=== Dataset records ===

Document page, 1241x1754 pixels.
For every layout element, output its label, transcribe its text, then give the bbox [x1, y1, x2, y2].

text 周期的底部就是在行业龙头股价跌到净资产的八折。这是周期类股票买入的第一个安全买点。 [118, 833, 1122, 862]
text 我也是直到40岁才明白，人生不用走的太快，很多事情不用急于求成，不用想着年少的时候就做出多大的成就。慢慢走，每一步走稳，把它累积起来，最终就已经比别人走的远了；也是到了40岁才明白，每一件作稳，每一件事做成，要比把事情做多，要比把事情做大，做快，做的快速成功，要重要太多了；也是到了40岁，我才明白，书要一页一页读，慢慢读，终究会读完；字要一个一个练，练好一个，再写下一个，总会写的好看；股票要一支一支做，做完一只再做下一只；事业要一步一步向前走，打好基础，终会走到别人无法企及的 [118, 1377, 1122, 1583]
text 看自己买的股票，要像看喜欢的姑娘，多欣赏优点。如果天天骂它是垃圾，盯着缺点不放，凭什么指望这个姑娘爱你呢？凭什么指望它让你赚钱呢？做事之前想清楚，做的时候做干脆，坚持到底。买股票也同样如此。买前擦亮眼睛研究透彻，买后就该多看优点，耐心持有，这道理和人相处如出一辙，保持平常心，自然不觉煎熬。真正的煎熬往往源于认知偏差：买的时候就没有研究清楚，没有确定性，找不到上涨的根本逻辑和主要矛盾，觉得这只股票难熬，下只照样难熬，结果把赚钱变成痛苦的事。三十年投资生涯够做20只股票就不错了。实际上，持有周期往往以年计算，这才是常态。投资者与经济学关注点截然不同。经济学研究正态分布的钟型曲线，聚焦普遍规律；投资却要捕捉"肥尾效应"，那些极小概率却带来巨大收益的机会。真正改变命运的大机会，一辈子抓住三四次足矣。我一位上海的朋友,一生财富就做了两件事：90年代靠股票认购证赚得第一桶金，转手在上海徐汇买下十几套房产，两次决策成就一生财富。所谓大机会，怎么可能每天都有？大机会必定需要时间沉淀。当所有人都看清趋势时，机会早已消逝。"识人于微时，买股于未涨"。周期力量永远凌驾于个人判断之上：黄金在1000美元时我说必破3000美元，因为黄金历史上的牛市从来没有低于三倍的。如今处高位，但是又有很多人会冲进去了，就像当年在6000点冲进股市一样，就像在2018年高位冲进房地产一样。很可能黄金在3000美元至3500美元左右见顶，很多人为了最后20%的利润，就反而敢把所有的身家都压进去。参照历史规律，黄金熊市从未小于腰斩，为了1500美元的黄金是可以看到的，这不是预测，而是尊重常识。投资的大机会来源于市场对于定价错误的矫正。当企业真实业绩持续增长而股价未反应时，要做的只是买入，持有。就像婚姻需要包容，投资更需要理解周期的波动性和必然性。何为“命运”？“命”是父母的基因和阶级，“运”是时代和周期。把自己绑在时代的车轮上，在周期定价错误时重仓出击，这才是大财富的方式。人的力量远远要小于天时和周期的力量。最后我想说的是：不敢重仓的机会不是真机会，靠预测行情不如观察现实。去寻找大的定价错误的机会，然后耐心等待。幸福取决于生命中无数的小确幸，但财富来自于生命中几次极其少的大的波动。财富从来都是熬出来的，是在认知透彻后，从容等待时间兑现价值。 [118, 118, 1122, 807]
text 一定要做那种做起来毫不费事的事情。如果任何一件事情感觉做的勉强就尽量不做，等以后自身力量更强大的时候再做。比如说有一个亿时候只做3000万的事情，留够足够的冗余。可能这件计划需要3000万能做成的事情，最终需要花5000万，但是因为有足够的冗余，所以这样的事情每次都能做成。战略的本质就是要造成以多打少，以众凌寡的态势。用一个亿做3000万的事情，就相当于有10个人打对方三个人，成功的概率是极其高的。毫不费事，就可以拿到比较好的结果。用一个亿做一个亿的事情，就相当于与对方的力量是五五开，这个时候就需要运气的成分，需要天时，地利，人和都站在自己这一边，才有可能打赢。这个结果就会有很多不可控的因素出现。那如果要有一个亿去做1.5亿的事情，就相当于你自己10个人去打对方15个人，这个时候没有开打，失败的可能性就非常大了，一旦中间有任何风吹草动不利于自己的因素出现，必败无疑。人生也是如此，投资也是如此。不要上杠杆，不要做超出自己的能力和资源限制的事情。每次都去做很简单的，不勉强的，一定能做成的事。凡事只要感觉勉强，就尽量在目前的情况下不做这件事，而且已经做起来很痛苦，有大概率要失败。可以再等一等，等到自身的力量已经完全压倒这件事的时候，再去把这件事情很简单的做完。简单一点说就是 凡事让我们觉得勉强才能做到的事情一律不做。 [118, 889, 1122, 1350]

===

### Given task
Copy out, word for word, the entries from the very first line down to and including the line containing "For every layout".

### Answer below
Document page, 1241x1754 pixels.
For every layout element, output its label, transcribe its text, then give the bbox [x1, y1, x2, y2].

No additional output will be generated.